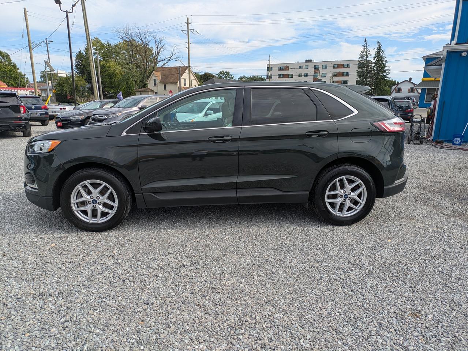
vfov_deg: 54.9
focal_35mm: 25
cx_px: 234
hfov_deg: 69.4
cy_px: 176
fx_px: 338
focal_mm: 5.43
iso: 48
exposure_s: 1/1247
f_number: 1.89
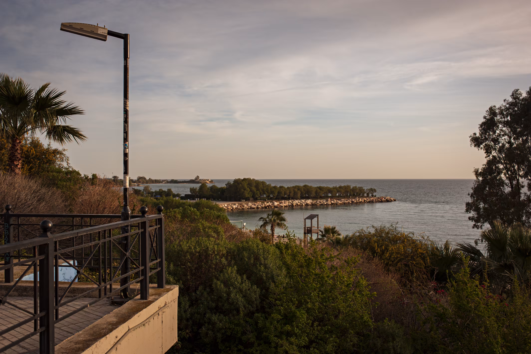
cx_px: 266
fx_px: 516
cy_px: 177
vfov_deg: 37.8
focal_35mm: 35
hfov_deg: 54.5
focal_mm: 35
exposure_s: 1/640
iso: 200
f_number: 8
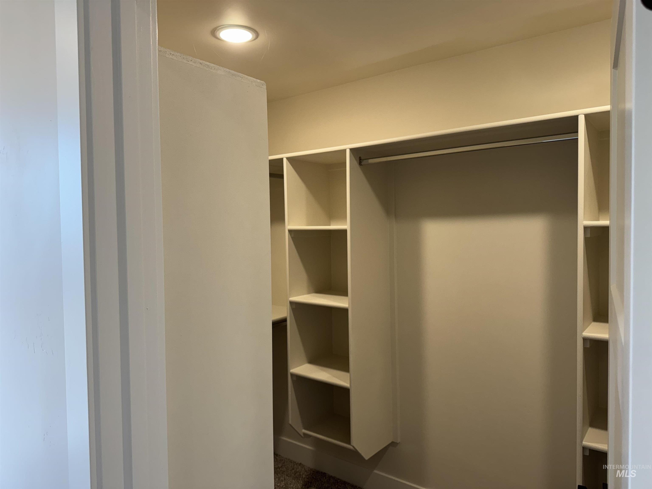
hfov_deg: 71.6
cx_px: 326
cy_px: 244
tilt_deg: -2.1
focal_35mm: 24
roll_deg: +1.1
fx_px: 452
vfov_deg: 56.8
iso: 100
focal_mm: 6.76
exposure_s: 1/120
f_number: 1.78
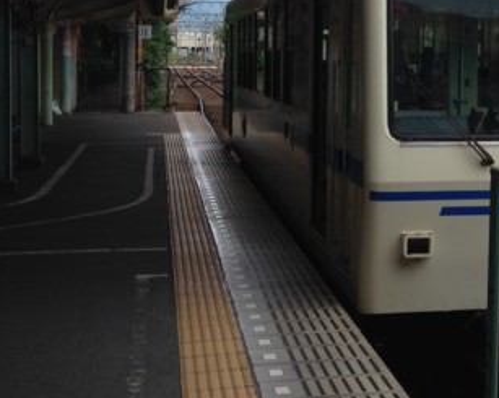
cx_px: 491
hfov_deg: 22.0
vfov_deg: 18.1
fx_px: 1239
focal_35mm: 84
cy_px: 67
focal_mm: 4.12
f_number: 2.4
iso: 50
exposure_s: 1/488
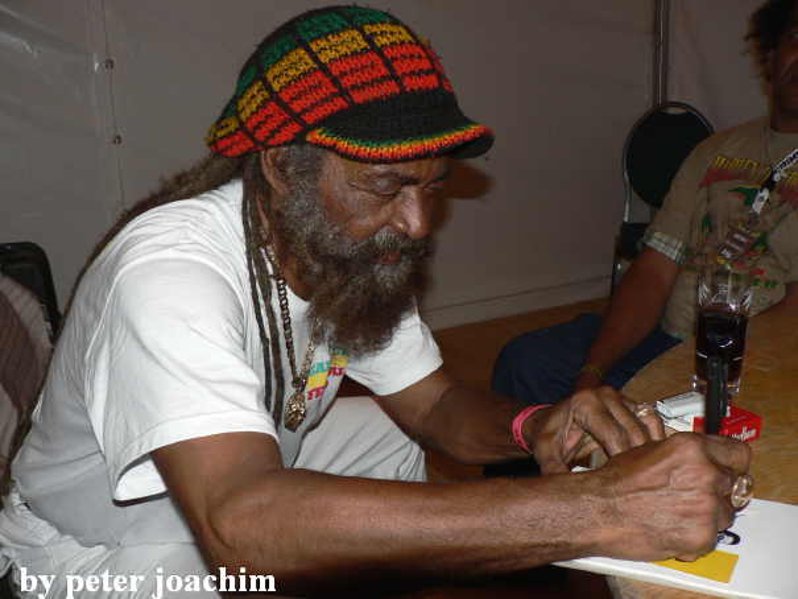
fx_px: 807
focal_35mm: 35
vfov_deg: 40.7
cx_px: 399
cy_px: 300
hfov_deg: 52.6
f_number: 2.8
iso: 100
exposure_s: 1/60
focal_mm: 6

_WHAT IS EXPECTED_
Keep every word of the data as it is when you write it out, but drop the pictures.

_TASK ANSWER_
vfov_deg: 54.9
focal_35mm: 25
cx_px: 234
hfov_deg: 69.4
cy_px: 176
fx_px: 338
focal_mm: 5.43
iso: 48
exposure_s: 1/1247
f_number: 1.89
cx_px: 266
fx_px: 516
cy_px: 177
vfov_deg: 37.8
focal_35mm: 35
hfov_deg: 54.5
focal_mm: 35
exposure_s: 1/640
iso: 200
f_number: 8
hfov_deg: 71.6
cx_px: 326
cy_px: 244
tilt_deg: -2.1
focal_35mm: 24
roll_deg: +1.1
fx_px: 452
vfov_deg: 56.8
iso: 100
focal_mm: 6.76
exposure_s: 1/120
f_number: 1.78
cx_px: 491
hfov_deg: 22.0
vfov_deg: 18.1
fx_px: 1239
focal_35mm: 84
cy_px: 67
focal_mm: 4.12
f_number: 2.4
iso: 50
exposure_s: 1/488
fx_px: 807
focal_35mm: 35
vfov_deg: 40.7
cx_px: 399
cy_px: 300
hfov_deg: 52.6
f_number: 2.8
iso: 100
exposure_s: 1/60
focal_mm: 6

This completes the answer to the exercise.